■ What you should do:
Copy every line of the entries that includes the word "left".
Listed records section start
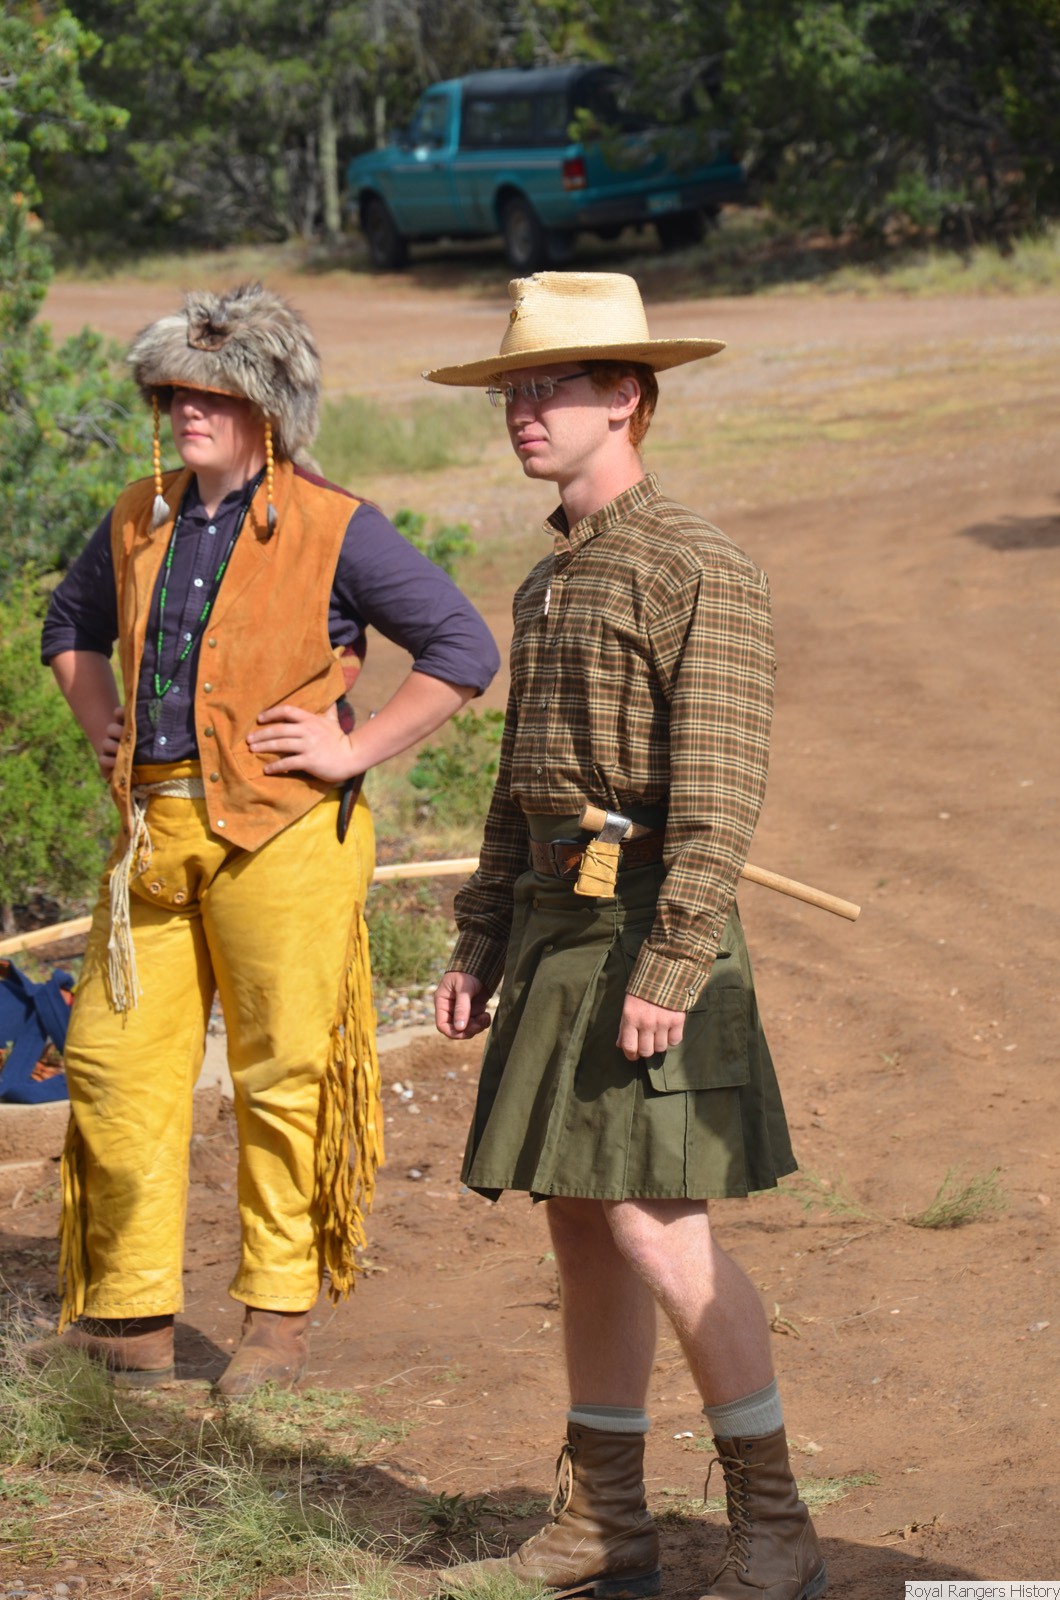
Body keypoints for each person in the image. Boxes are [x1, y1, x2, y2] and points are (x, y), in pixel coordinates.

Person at [428, 273, 826, 1600]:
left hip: (649, 923)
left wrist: (672, 960)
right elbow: (519, 790)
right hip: (556, 926)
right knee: (583, 1227)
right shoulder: (548, 579)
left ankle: (776, 1526)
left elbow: (719, 792)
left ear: (628, 398)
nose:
Listed records section end
■ Result below:
left hip: (649, 923)
left wrist: (672, 960)
left ankle: (776, 1526)
left elbow: (719, 792)
left ear: (628, 398)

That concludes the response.